Pascal J. Bourguignon wrote:
> Francogrex <······@grex.org> writes:
>
>> Is this one of the most difficult CL books to read or what? [...]
>
> What.
>
I think He's talking about a book named "PAIP", of which I have never heard.
Le Sun, 15 Mar 2009 13:56:39 +0800,
Eric Wong a écrit :
> I think He's talking about a book named "PAIP", of which I have never
> heard.
PAIP is the acronym of
"Paradigms of Artificial Intelligence Programming".
A book von Peter Norvig.
--
Jacques.
On Mar 15, 12:56 am, Eric Wong <······@gmail.com> wrote:
> Pascal J. Bourguignon wrote:
> > Francogrex <······@grex.org> writes:
>
> >> Is this one of the most difficult CL books to read or what? [...]
>
> > What.
>
> I think He's talking about a book named "PAIP", of which I have never heard.

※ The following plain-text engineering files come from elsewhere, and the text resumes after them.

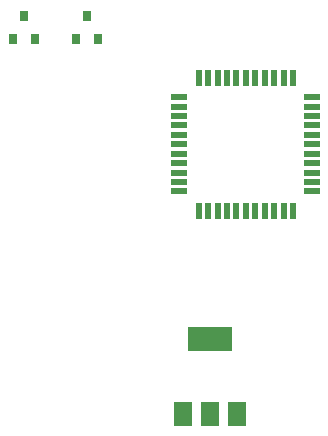
<source format=gbr>
G04 #@! TF.GenerationSoftware,KiCad,Pcbnew,(5.1.5)-3*
G04 #@! TF.CreationDate,2020-10-12T17:18:37+01:00*
G04 #@! TF.ProjectId,MSXPi1,4d535850-6931-42e6-9b69-6361645f7063,rev?*
G04 #@! TF.SameCoordinates,Original*
G04 #@! TF.FileFunction,Paste,Top*
G04 #@! TF.FilePolarity,Positive*
%FSLAX46Y46*%
G04 Gerber Fmt 4.6, Leading zero omitted, Abs format (unit mm)*
G04 Created by KiCad (PCBNEW (5.1.5)-3) date 2020-10-12 17:18:37*
%MOMM*%
%LPD*%
G04 APERTURE LIST*
%ADD10R,0.800000X0.900000*%
%ADD11R,1.500000X2.000000*%
%ADD12R,3.800000X2.000000*%
%ADD13R,0.508000X1.473200*%
%ADD14R,1.473200X0.508000*%
G04 APERTURE END LIST*
D10*
X98044000Y-81042000D03*
X98994000Y-83042000D03*
X97094000Y-83042000D03*
X103378000Y-81042000D03*
X104328000Y-83042000D03*
X102428000Y-83042000D03*
D11*
X111492000Y-114758000D03*
X116092000Y-114758000D03*
X113792000Y-114758000D03*
D12*
X113792000Y-108458000D03*
D13*
X120827800Y-86334600D03*
X120040400Y-86334600D03*
X119227600Y-86334600D03*
X118440200Y-86334600D03*
X117627400Y-86334600D03*
X116840000Y-86334600D03*
X116052600Y-86334600D03*
X115239800Y-86334600D03*
X114452400Y-86334600D03*
X113639600Y-86334600D03*
X112852200Y-86334600D03*
D14*
X111226600Y-87960200D03*
X111226600Y-88747600D03*
X111226600Y-89560400D03*
X111226600Y-90347800D03*
X111226600Y-91160600D03*
X111226600Y-91948000D03*
X111226600Y-92735400D03*
X111226600Y-93548200D03*
X111226600Y-94335600D03*
X111226600Y-95148400D03*
X111226600Y-95935800D03*
D13*
X112852200Y-97561400D03*
X113639600Y-97561400D03*
X114452400Y-97561400D03*
X115239800Y-97561400D03*
X116052600Y-97561400D03*
X116840000Y-97561400D03*
X117627400Y-97561400D03*
X118440200Y-97561400D03*
X119227600Y-97561400D03*
X120040400Y-97561400D03*
X120827800Y-97561400D03*
D14*
X122453400Y-95935800D03*
X122453400Y-95148400D03*
X122453400Y-94335600D03*
X122453400Y-93548200D03*
X122453400Y-92735400D03*
X122453400Y-91948000D03*
X122453400Y-91160600D03*
X122453400Y-90347800D03*
X122453400Y-89560400D03*
X122453400Y-88747600D03*
X122453400Y-87960200D03*
M02*

</source>
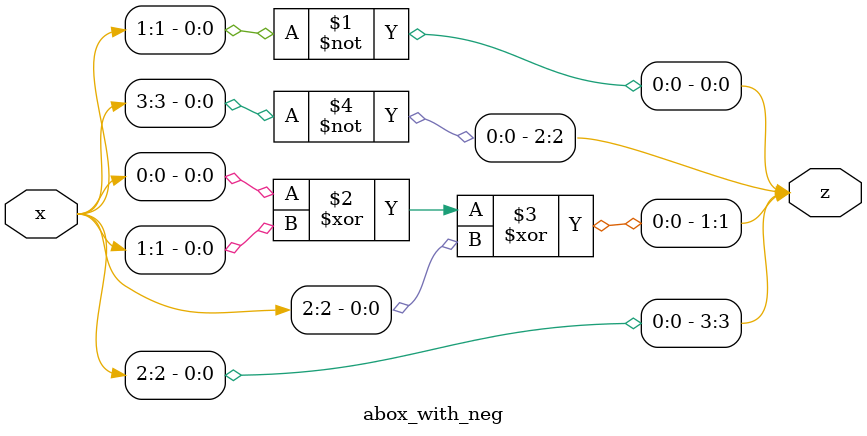
<source format=v>
`timescale 1ns / 1ps
/*
* -----------------------------------------------------------------
* AUTHOR  : Nicolai Müller (nicolai.mueller@rub.de)
* DOCUMENT: "Low-Latency Hardware Masking of PRINCE" (COSADE 2021)
* -----------------------------------------------------------------
*
* Copyright (c) 2021, Nicolai Müller
*
* All rights reserved.
*
* THIS SOFTWARE IS PROVIDED BY THE COPYRIGHT HOLDERS AND CONTRIBUTORS "AS IS" AND
* ANY EXPRESS OR IMPLIED WARRANTIES, INCLUDING, BUT NOT LIMITED TO, THE IMPLIED
* WARRANTIES OF MERCHANTABILITY AND FITNESS FOR A PARTICULAR PURPOSE ARE
* DISCLAIMED. IN NO EVENT SHALL THE COPYRIGHT HOLDER OR CONTRIBUTERS BE LIABLE FOR ANY
* DIRECT, INDIRECT, INCIDENTAL, SPECIAL, EXEMPLARY, OR CONSEQUENTIAL DAMAGES
* (INCLUDING, BUT NOT LIMITED TO, PROCUREMENT OF SUBSTITUTE GOODS OR SERVICES;
* LOSS OF USE, DATA, OR PROFITS; OR BUSINESS INTERRUPTION) HOWEVER CAUSED AND
* ON ANY THEORY OF LIABILITY, WHETHER IN CONTRACT, STRICT LIABILITY, OR TORT
* (INCLUDING NEGLIGENCE OR OTHERWISE) ARISING IN ANY WAY OUT OF THE USE OF THIS
* SOFTWARE, EVEN IF ADVISED OF THE POSSIBILITY OF SUCH DAMAGE.
*
* Please see LICENSE and README for license and further instructions.
*/

module abox_with_neg(
    input [3:0] x,
    output [3:0] z
    );
    
    assign z[0] = ~x[1];
    assign z[1] = x[0] ^ x[1] ^ x[2];
    assign z[2] = ~x[3];
    assign z[3] = x[2];
endmodule

</source>
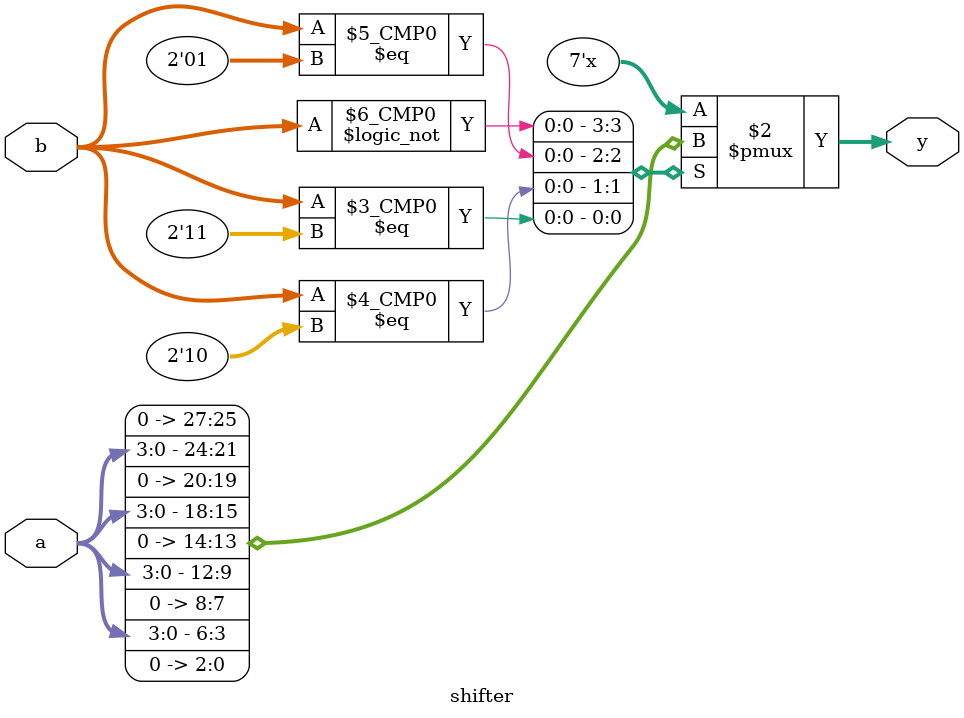
<source format=sv>
module shifter (
    input  logic [3:0] a,
    input  logic [1:0] b,
    output logic [6:0] y
);

  always_comb begin
    case (b)
      2'b00: y = {3'b0, a};
      2'b01: y = {2'b0, a, 1'b0};
      2'b10: y = {1'b0, a, 2'b0};
      2'b11: y = {a, 3'b0};
    endcase
  end
endmodule

</source>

I think you missed the pun: although not the original author's
intention, the question could be viewed as an affirmative statement,
consisting of the exclusive or'ed choice between two alternatives (XOR
"PAIP is one of the most difficult CL books to read" "What"), and
Pascal asserted that since the first clause was so obviously false,
then to make the overall statement true, then the second clause
("What.") must be true.
Eric Wong wrote:
> Pascal J. Bourguignon wrote:
>
>> Francogrex <······@grex.org> writes:
>>
>>> Is this one of the most difficult CL books to read or what? [...]
>> What.
>>
> I think He's talking about a book named "PAIP", of which I have never heard.
>
>
Note the absence of a ? in the response "What.". The author of that mot
was opting for the only grammatically alternate response offered by the
original question as a clever way of rejecting the first.